[Collected data entries]
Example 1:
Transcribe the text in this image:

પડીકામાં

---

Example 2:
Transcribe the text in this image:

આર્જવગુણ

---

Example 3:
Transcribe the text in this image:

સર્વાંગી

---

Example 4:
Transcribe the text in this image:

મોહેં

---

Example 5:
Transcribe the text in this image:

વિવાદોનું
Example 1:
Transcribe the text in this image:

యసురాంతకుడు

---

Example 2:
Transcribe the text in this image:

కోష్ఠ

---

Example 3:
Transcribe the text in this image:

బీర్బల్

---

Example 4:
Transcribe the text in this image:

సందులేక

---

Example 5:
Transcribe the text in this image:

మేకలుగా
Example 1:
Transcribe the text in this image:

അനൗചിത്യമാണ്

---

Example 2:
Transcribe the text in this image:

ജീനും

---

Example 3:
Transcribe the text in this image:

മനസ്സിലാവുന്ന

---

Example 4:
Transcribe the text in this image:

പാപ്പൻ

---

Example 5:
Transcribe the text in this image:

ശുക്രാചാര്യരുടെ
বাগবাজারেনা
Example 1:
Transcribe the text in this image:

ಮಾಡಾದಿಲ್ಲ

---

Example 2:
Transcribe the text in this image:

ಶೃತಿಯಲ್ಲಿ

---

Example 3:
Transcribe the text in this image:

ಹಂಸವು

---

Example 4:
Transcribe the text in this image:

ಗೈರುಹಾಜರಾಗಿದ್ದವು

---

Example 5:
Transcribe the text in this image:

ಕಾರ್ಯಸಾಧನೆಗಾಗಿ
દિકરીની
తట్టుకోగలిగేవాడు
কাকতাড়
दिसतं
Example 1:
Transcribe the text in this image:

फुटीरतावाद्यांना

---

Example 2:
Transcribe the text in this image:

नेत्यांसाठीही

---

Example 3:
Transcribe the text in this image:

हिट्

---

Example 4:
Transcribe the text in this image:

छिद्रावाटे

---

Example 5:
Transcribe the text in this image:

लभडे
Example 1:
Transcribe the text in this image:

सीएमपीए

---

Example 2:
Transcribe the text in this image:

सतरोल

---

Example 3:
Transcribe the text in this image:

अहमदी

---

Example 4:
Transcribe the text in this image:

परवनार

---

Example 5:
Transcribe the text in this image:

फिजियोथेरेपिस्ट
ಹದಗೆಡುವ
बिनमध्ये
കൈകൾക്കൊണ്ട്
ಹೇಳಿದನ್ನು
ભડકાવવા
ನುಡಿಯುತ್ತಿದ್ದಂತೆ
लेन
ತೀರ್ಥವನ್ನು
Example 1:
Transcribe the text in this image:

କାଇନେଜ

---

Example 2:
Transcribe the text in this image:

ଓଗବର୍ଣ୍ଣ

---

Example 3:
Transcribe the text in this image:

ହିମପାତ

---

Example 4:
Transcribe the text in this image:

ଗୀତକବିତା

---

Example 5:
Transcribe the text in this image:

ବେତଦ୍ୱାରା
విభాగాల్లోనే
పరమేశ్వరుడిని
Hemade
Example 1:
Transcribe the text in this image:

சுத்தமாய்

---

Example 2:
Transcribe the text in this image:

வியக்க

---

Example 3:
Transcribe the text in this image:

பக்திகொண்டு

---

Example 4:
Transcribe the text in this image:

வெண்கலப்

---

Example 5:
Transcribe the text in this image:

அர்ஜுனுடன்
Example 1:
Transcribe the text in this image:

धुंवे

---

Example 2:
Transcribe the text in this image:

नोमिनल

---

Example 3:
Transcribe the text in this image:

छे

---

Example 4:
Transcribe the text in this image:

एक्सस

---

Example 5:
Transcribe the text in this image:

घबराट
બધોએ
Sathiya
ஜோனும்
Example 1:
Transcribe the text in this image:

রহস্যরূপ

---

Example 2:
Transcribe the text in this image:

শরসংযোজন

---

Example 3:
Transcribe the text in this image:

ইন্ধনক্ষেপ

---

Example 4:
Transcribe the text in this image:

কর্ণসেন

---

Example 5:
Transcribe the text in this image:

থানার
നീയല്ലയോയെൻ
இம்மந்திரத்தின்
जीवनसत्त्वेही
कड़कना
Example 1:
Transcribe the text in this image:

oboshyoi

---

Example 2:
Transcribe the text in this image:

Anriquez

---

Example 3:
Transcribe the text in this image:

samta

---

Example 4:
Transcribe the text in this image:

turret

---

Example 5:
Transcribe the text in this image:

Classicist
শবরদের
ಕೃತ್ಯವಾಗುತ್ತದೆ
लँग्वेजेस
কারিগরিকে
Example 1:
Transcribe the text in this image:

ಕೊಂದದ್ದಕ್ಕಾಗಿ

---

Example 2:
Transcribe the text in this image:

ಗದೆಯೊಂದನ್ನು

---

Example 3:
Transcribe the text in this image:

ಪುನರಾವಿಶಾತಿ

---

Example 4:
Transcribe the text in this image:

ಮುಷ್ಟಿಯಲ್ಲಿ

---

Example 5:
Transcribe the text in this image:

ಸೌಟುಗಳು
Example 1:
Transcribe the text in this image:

Task:
Substitute "Copy" for every "Transcribe" in the records above, and give them again with nothing else changed.

Output of the task:
Example 1:
Copy the text in this image:

પડીકામાં

---

Example 2:
Copy the text in this image:

આર્જવગુણ

---

Example 3:
Copy the text in this image:

સર્વાંગી

---

Example 4:
Copy the text in this image:

મોહેં

---

Example 5:
Copy the text in this image:

વિવાદોનું
Example 1:
Copy the text in this image:

యసురాంతకుడు

---

Example 2:
Copy the text in this image:

కోష్ఠ

---

Example 3:
Copy the text in this image:

బీర్బల్

---

Example 4:
Copy the text in this image:

సందులేక

---

Example 5:
Copy the text in this image:

మేకలుగా
Example 1:
Copy the text in this image:

അനൗചിത്യമാണ്

---

Example 2:
Copy the text in this image:

ജീനും

---

Example 3:
Copy the text in this image:

മനസ്സിലാവുന്ന

---

Example 4:
Copy the text in this image:

പാപ്പൻ

---

Example 5:
Copy the text in this image:

ശുക്രാചാര്യരുടെ
বাগবাজারেনা
Example 1:
Copy the text in this image:

ಮಾಡಾದಿಲ್ಲ

---

Example 2:
Copy the text in this image:

ಶೃತಿಯಲ್ಲಿ

---

Example 3:
Copy the text in this image:

ಹಂಸವು

---

Example 4:
Copy the text in this image:

ಗೈರುಹಾಜರಾಗಿದ್ದವು

---

Example 5:
Copy the text in this image:

ಕಾರ್ಯಸಾಧನೆಗಾಗಿ
દિકરીની
తట్టుకోగలిగేవాడు
কাকতাড়
दिसतं
Example 1:
Copy the text in this image:

फुटीरतावाद्यांना

---

Example 2:
Copy the text in this image:

नेत्यांसाठीही

---

Example 3:
Copy the text in this image:

हिट्

---

Example 4:
Copy the text in this image:

छिद्रावाटे

---

Example 5:
Copy the text in this image:

लभडे
Example 1:
Copy the text in this image:

सीएमपीए

---

Example 2:
Copy the text in this image:

सतरोल

---

Example 3:
Copy the text in this image:

अहमदी

---

Example 4:
Copy the text in this image:

परवनार

---

Example 5:
Copy the text in this image:

फिजियोथेरेपिस्ट
ಹದಗೆಡುವ
बिनमध्ये
കൈകൾക്കൊണ്ട്
ಹೇಳಿದನ್ನು
ભડકાવવા
ನುಡಿಯುತ್ತಿದ್ದಂತೆ
लेन
ತೀರ್ಥವನ್ನು
Example 1:
Copy the text in this image:

କାଇନେଜ

---

Example 2:
Copy the text in this image:

ଓଗବର୍ଣ୍ଣ

---

Example 3:
Copy the text in this image:

ହିମପାତ

---

Example 4:
Copy the text in this image:

ଗୀତକବିତା

---

Example 5:
Copy the text in this image:

ବେତଦ୍ୱାରା
విభాగాల్లోనే
పరమేశ్వరుడిని
Hemade
Example 1:
Copy the text in this image:

சுத்தமாய்

---

Example 2:
Copy the text in this image:

வியக்க

---

Example 3:
Copy the text in this image:

பக்திகொண்டு

---

Example 4:
Copy the text in this image:

வெண்கலப்

---

Example 5:
Copy the text in this image:

அர்ஜுனுடன்
Example 1:
Copy the text in this image:

धुंवे

---

Example 2:
Copy the text in this image:

नोमिनल

---

Example 3:
Copy the text in this image:

छे

---

Example 4:
Copy the text in this image:

एक्सस

---

Example 5:
Copy the text in this image:

घबराट
બધોએ
Sathiya
ஜோனும்
Example 1:
Copy the text in this image:

রহস্যরূপ

---

Example 2:
Copy the text in this image:

শরসংযোজন

---

Example 3:
Copy the text in this image:

ইন্ধনক্ষেপ

---

Example 4:
Copy the text in this image:

কর্ণসেন

---

Example 5:
Copy the text in this image:

থানার
നീയല്ലയോയെൻ
இம்மந்திரத்தின்
जीवनसत्त्वेही
कड़कना
Example 1:
Copy the text in this image:

oboshyoi

---

Example 2:
Copy the text in this image:

Anriquez

---

Example 3:
Copy the text in this image:

samta

---

Example 4:
Copy the text in this image:

turret

---

Example 5:
Copy the text in this image:

Classicist
শবরদের
ಕೃತ್ಯವಾಗುತ್ತದೆ
लँग्वेजेस
কারিগরিকে
Example 1:
Copy the text in this image:

ಕೊಂದದ್ದಕ್ಕಾಗಿ

---

Example 2:
Copy the text in this image:

ಗದೆಯೊಂದನ್ನು

---

Example 3:
Copy the text in this image:

ಪುನರಾವಿಶಾತಿ

---

Example 4:
Copy the text in this image:

ಮುಷ್ಟಿಯಲ್ಲಿ

---

Example 5:
Copy the text in this image:

ಸೌಟುಗಳು
Example 1:
Copy the text in this image:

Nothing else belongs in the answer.